#### Work request:
In the listing below, the lines starting at the line with "Publication date: 03/90" and ending at the line with "TBA and/or TBD)" are to be output verbatim. Images stay out of the copy.

#### Data for this task:
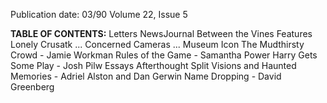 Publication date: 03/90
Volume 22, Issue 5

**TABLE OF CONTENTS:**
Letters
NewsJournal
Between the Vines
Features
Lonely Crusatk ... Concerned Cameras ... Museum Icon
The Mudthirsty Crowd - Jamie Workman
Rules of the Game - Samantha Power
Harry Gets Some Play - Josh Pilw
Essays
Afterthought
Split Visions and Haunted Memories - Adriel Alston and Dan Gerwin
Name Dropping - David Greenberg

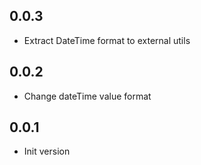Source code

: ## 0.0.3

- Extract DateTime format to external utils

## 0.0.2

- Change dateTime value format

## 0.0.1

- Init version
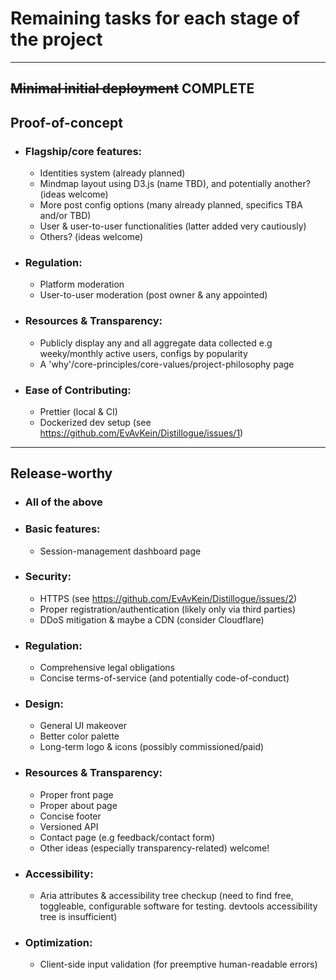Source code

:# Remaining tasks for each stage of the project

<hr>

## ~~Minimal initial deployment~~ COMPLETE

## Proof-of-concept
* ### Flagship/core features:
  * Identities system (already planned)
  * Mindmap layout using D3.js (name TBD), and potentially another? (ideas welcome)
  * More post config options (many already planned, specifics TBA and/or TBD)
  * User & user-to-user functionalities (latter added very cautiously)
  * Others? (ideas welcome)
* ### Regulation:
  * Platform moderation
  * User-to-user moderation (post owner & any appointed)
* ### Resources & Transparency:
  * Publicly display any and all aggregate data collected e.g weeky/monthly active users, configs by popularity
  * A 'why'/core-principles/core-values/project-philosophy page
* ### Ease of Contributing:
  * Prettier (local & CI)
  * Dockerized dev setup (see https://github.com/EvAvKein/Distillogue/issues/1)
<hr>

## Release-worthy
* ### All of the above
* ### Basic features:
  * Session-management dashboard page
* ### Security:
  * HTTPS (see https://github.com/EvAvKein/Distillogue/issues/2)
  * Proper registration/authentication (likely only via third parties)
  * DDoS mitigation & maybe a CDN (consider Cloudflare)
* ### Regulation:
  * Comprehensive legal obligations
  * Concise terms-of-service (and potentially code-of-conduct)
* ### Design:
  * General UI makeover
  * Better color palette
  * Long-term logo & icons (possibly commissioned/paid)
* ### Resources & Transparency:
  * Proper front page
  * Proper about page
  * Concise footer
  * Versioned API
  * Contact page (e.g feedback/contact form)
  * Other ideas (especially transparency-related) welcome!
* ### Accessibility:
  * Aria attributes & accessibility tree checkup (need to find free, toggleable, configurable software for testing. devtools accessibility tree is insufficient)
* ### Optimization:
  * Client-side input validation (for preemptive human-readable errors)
--
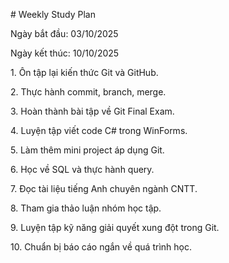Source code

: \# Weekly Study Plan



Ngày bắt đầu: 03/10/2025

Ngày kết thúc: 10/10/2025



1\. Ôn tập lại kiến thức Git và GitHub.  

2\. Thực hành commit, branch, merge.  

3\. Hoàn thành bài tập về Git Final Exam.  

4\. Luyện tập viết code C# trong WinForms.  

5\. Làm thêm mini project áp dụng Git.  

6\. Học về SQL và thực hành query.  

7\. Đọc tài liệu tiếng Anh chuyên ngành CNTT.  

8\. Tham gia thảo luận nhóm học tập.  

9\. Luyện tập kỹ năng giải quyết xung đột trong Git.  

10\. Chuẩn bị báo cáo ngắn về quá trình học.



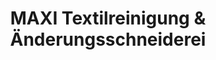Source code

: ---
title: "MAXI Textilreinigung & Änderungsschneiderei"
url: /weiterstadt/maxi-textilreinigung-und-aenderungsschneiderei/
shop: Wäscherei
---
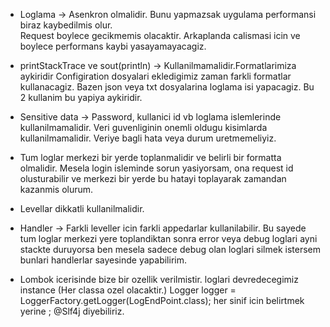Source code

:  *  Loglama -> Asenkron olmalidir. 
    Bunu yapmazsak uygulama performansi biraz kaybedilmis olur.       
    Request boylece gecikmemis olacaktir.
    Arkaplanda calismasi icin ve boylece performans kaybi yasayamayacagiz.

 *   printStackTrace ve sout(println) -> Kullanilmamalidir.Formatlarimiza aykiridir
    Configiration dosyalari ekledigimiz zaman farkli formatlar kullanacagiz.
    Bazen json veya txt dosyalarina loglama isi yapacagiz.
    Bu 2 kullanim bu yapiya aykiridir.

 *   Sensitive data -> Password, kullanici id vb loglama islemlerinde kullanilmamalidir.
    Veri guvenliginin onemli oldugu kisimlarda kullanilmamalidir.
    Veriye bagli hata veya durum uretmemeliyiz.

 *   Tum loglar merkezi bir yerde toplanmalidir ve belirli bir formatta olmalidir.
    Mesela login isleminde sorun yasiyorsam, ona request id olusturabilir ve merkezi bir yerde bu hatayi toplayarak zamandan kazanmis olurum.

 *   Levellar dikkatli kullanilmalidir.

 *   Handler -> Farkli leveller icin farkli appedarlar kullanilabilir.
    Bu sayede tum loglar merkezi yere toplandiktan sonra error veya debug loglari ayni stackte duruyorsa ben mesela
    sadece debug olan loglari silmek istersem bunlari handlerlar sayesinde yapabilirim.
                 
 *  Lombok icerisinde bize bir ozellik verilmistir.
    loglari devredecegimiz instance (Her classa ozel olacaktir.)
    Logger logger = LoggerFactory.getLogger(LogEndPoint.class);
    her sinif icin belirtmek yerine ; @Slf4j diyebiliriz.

#### Response to the exercise:
 Publication date: 03/90
Volume 22, Issue 5

**TABLE OF CONTENTS:**
Letters
NewsJournal
Between the Vines
Features
Lonely Crusatk ... Concerned Cameras ... Museum Icon
The Mudthirsty Crowd - Jamie Workman
Rules of the Game - Samantha Power
Harry Gets Some Play - Josh Pilw
Essays
Afterthought
Split Visions and Haunted Memories - Adriel Alston and Dan Gerwin
Name Dropping - David Greenberg

Source code

: ## 0.0.3

- Extract DateTime format to external utils

## 0.0.2

- Change dateTime value format

## 0.0.1

- Init version
Source code

:# Remaining tasks for each stage of the project

<hr>

## ~~Minimal initial deployment~~ COMPLETE

## Proof-of-concept
* ### Flagship/core features:
  * Identities system (already planned)
  * Mindmap layout using D3.js (name TBD), and potentially another? (ideas welcome)
  * More post config options (many already planned, specifics TBA and/or TBD)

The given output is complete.